**Tasks to perform**
1. Answer these questions from the Kamakura and Enoshima guide:
(a) What does an Enoden day pass cost?
(b) Which goddess is Enoshima Shrine dedicated to?
(c) What hours are most sites open?
2. Return, word for word, the stretch of the Kamakura and Enoshima guide from "The Enoden vintage" through "observation + shrine)".

━━ Selected excerpt ━━

The Enoden vintage tram line connects Kamakura to Enoshima in 25 minutes for $2.50 a ride or $7 day pass — pair them as one full day. Lunch at Komachi-dori snack stalls ($5-15) or the temple-side udon shops near the Great Buddha ($8-15). Weekends in cherry blossom + autumn momiji peaks (early April + late November) see 1-hour waits at Kotoku-in Temple ticket gate; weekday mornings are fine. Combine with Enoshima Island for a single-day Yokohama-out loop.

Enoshima Sea Candle observation tower at dusk 2

Enoshima Island (45 min west — Sea Candle observation + shrine)

A 4 km² sacred island off the Shonan coast, 45 minutes west of Yokohama by JR Yokosuka + Enoden Line transfer ($5 each way). Connected to the mainland by a 600-meter pedestrian bridge that you walk across in 10 minutes. The Enoshima Shrine (founded 552 AD, dedicated to Benzaiten, the goddess of music and arts) sits in three buildings climbing the island. The Sea Candle (Enoshima Tenbo Tower, 60 m above sea level, $5 entry) at the top of the island has 360° Pacific views including Mt. Fuji on clear winter days. The island's caves (Iwaya Caves, $5) at the western tip are atmospheric sea-cave Buddhist altars carved into the cliff. Lots of $5-15 seafood restaurants (Shirasu — fresh-caught whitebait, served raw, boiled, or on rice — is the Shonan local specialty).

Visit Info

  • Price Island free to walk; Sea Candle $5; Iwaya Caves $5
  • Hours Most sites 9:00-17:00
  • Time Half-day from Yokohama (5-6 hours)

━━━
━━ Data excerpts ━━

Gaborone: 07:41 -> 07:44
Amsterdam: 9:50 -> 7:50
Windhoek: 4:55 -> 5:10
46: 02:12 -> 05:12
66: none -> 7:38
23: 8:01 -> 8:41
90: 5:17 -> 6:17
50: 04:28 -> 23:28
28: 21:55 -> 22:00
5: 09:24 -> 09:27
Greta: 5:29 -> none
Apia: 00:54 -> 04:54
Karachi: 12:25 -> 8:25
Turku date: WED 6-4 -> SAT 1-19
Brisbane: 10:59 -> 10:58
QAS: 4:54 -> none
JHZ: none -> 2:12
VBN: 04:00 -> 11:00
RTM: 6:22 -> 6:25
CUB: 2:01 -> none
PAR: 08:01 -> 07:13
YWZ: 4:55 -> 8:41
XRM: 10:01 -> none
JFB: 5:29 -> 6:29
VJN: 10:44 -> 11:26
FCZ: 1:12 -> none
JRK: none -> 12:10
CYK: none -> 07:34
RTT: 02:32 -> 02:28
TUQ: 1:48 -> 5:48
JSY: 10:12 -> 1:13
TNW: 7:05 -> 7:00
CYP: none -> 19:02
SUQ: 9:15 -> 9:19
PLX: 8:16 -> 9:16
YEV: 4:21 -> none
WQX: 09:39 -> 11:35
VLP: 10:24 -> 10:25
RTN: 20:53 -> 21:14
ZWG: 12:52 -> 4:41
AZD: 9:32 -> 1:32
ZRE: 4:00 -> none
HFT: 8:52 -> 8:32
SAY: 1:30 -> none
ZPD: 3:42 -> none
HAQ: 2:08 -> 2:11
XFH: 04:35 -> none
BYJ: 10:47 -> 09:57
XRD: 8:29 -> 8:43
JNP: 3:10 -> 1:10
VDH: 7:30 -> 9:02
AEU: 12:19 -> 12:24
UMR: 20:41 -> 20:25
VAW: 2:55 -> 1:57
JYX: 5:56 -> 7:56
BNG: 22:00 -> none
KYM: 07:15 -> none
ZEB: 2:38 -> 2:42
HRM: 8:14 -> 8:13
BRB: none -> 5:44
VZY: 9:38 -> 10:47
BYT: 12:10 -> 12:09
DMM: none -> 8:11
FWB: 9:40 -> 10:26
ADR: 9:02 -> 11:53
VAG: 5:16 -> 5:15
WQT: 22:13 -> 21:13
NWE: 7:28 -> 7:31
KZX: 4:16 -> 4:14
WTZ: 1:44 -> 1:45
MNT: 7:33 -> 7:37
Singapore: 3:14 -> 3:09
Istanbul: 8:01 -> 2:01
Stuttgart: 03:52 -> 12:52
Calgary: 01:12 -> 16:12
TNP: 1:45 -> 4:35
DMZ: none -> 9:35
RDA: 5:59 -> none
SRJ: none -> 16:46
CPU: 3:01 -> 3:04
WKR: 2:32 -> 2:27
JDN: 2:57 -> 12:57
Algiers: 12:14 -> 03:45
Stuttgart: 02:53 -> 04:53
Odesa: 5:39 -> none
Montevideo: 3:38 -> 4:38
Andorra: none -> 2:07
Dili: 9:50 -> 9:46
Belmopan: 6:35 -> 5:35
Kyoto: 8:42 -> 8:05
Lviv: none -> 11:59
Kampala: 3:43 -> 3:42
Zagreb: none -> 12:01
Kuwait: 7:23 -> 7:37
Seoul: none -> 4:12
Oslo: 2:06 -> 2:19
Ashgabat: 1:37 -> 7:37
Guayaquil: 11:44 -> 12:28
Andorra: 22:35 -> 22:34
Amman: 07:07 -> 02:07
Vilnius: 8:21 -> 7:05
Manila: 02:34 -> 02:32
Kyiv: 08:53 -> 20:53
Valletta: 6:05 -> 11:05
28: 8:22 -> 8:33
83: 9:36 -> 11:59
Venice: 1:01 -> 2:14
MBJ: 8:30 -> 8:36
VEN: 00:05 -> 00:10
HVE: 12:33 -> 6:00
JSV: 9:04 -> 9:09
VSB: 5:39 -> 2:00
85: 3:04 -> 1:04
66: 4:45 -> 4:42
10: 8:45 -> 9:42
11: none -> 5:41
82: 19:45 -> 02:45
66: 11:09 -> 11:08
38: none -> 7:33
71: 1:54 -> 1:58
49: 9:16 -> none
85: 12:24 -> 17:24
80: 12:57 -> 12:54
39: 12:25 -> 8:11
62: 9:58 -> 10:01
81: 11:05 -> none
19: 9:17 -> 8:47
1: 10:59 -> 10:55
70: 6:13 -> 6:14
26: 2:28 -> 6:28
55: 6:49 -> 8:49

━━━

**Outputs in order**
1.
(a) $7
(b) Benzaiten, the goddess of music and arts
(c) 9:00-17:00

2.
The Enoden vintage tram line connects Kamakura to Enoshima in 25 minutes for $2.50 a ride or $7 day pass — pair them as one full day. Lunch at Komachi-dori snack stalls ($5-15) or the temple-side udon shops near the Great Buddha ($8-15). Weekends in cherry blossom + autumn momiji peaks (early April + late November) see 1-hour waits at Kotoku-in Temple ticket gate; weekday mornings are fine. Combine with Enoshima Island for a single-day Yokohama-out loop.

Enoshima Sea Candle observation tower at dusk 2

Enoshima Island (45 min west — Sea Candle observation + shrine)